— What is expected —
Reproduce each of the following lines exactly, with nothing changed, added, or left out.

*** Data supplied ***

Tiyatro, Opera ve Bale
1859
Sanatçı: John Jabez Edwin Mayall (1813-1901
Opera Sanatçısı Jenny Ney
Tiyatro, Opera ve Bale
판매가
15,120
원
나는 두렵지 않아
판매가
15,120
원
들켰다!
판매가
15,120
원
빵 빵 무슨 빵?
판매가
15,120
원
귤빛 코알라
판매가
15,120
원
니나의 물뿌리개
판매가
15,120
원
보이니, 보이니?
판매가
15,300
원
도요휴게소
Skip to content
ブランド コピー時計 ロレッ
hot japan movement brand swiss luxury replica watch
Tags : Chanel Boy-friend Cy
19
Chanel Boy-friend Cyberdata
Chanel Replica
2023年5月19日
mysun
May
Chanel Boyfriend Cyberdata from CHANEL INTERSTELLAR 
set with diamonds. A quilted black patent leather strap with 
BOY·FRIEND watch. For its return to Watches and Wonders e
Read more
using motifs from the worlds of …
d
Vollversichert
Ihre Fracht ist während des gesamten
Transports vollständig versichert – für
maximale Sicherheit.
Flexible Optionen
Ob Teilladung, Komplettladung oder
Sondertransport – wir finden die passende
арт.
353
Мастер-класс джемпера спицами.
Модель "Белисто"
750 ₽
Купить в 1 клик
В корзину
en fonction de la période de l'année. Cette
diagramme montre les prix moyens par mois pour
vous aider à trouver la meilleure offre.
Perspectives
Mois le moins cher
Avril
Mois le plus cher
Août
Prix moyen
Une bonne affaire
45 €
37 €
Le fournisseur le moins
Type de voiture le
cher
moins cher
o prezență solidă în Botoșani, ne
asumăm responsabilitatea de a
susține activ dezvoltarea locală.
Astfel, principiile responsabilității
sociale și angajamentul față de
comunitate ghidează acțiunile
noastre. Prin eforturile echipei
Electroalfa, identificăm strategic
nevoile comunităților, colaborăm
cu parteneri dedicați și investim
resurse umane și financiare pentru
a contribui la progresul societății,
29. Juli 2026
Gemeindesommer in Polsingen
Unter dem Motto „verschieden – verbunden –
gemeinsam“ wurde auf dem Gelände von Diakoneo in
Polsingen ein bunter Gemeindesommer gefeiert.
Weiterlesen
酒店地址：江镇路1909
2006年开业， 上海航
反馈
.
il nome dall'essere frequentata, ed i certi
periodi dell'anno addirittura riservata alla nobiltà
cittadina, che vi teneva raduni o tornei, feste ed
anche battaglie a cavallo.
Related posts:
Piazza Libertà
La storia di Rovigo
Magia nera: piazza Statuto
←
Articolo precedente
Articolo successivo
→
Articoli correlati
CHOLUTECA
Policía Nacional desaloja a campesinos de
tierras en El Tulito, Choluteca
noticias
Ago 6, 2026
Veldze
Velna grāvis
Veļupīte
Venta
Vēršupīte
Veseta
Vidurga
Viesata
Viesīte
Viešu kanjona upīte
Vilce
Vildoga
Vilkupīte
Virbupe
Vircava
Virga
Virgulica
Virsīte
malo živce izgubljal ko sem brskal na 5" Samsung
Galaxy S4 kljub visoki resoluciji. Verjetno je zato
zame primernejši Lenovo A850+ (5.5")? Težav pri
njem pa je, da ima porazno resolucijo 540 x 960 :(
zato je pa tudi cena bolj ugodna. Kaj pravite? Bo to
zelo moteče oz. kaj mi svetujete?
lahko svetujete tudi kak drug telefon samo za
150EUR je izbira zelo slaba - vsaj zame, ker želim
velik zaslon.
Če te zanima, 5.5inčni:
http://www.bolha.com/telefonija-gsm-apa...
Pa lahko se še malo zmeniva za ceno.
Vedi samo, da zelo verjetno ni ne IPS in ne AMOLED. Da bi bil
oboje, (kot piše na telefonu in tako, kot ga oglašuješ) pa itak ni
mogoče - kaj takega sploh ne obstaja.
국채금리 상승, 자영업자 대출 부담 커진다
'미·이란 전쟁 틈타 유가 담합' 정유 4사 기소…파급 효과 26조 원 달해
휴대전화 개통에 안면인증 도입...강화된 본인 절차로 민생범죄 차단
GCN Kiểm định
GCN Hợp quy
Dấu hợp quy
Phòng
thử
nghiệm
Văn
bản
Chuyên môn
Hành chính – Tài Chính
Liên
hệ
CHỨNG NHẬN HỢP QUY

*** End of Data supplied ***

— Result below —
Tiyatro, Opera ve Bale
1859
Sanatçı: John Jabez Edwin Mayall (1813-1901
Opera Sanatçısı Jenny Ney
Tiyatro, Opera ve Bale
판매가
15,120
원
나는 두렵지 않아
판매가
15,120
원
들켰다!
판매가
15,120
원
빵 빵 무슨 빵?
판매가
15,120
원
귤빛 코알라
판매가
15,120
원
니나의 물뿌리개
판매가
15,120
원
보이니, 보이니?
판매가
15,300
원
도요휴게소
Skip to content
ブランド コピー時計 ロレッ
hot japan movement brand swiss luxury replica watch
Tags : Chanel Boy-friend Cy
19
Chanel Boy-friend Cyberdata
Chanel Replica
2023年5月19日
mysun
May
Chanel Boyfriend Cyberdata from CHANEL INTERSTELLAR 
set with diamonds. A quilted black patent leather strap with 
BOY·FRIEND watch. For its return to Watches and Wonders e
Read more
using motifs from the worlds of …
d
Vollversichert
Ihre Fracht ist während des gesamten
Transports vollständig versichert – für
maximale Sicherheit.
Flexible Optionen
Ob Teilladung, Komplettladung oder
Sondertransport – wir finden die passende
арт.
353
Мастер-класс джемпера спицами.
Модель "Белисто"
750 ₽
Купить в 1 клик
В корзину
en fonction de la période de l'année. Cette
diagramme montre les prix moyens par mois pour
vous aider à trouver la meilleure offre.
Perspectives
Mois le moins cher
Avril
Mois le plus cher
Août
Prix moyen
Une bonne affaire
45 €
37 €
Le fournisseur le moins
Type de voiture le
cher
moins cher
o prezență solidă în Botoșani, ne
asumăm responsabilitatea de a
susține activ dezvoltarea locală.
Astfel, principiile responsabilității
sociale și angajamentul față de
comunitate ghidează acțiunile
noastre. Prin eforturile echipei
Electroalfa, identificăm strategic
nevoile comunităților, colaborăm
cu parteneri dedicați și investim
resurse umane și financiare pentru
a contribui la progresul societății,
29. Juli 2026
Gemeindesommer in Polsingen
Unter dem Motto „verschieden – verbunden –
gemeinsam“ wurde auf dem Gelände von Diakoneo in
Polsingen ein bunter Gemeindesommer gefeiert.
Weiterlesen
酒店地址：江镇路1909
2006年开业， 上海航
反馈
.
il nome dall'essere frequentata, ed i certi
periodi dell'anno addirittura riservata alla nobiltà
cittadina, che vi teneva raduni o tornei, feste ed
anche battaglie a cavallo.
Related posts:
Piazza Libertà
La storia di Rovigo
Magia nera: piazza Statuto
←
Articolo precedente
Articolo successivo
→
Articoli correlati
CHOLUTECA
Policía Nacional desaloja a campesinos de
tierras en El Tulito, Choluteca
noticias
Ago 6, 2026
Veldze
Velna grāvis
Veļupīte
Venta
Vēršupīte
Veseta
Vidurga
Viesata
Viesīte
Viešu kanjona upīte
Vilce
Vildoga
Vilkupīte
Virbupe
Vircava
Virga
Virgulica
Virsīte
malo živce izgubljal ko sem brskal na 5" Samsung
Galaxy S4 kljub visoki resoluciji. Verjetno je zato
zame primernejši Lenovo A850+ (5.5")? Težav pri
njem pa je, da ima porazno resolucijo 540 x 960 :(
zato je pa tudi cena bolj ugodna. Kaj pravite? Bo to
zelo moteče oz. kaj mi svetujete?
lahko svetujete tudi kak drug telefon samo za
150EUR je izbira zelo slaba - vsaj zame, ker želim
velik zaslon.
Če te zanima, 5.5inčni:
http://www.bolha.com/telefonija-gsm-apa...
Pa lahko se še malo zmeniva za ceno.
Vedi samo, da zelo verjetno ni ne IPS in ne AMOLED. Da bi bil
oboje, (kot piše na telefonu in tako, kot ga oglašuješ) pa itak ni
mogoče - kaj takega sploh ne obstaja.
국채금리 상승, 자영업자 대출 부담 커진다
'미·이란 전쟁 틈타 유가 담합' 정유 4사 기소…파급 효과 26조 원 달해
휴대전화 개통에 안면인증 도입...강화된 본인 절차로 민생범죄 차단
GCN Kiểm định
GCN Hợp quy
Dấu hợp quy
Phòng
thử
nghiệm
Văn
bản
Chuyên môn
Hành chính – Tài Chính
Liên
hệ
CHỨNG NHẬN HỢP QUY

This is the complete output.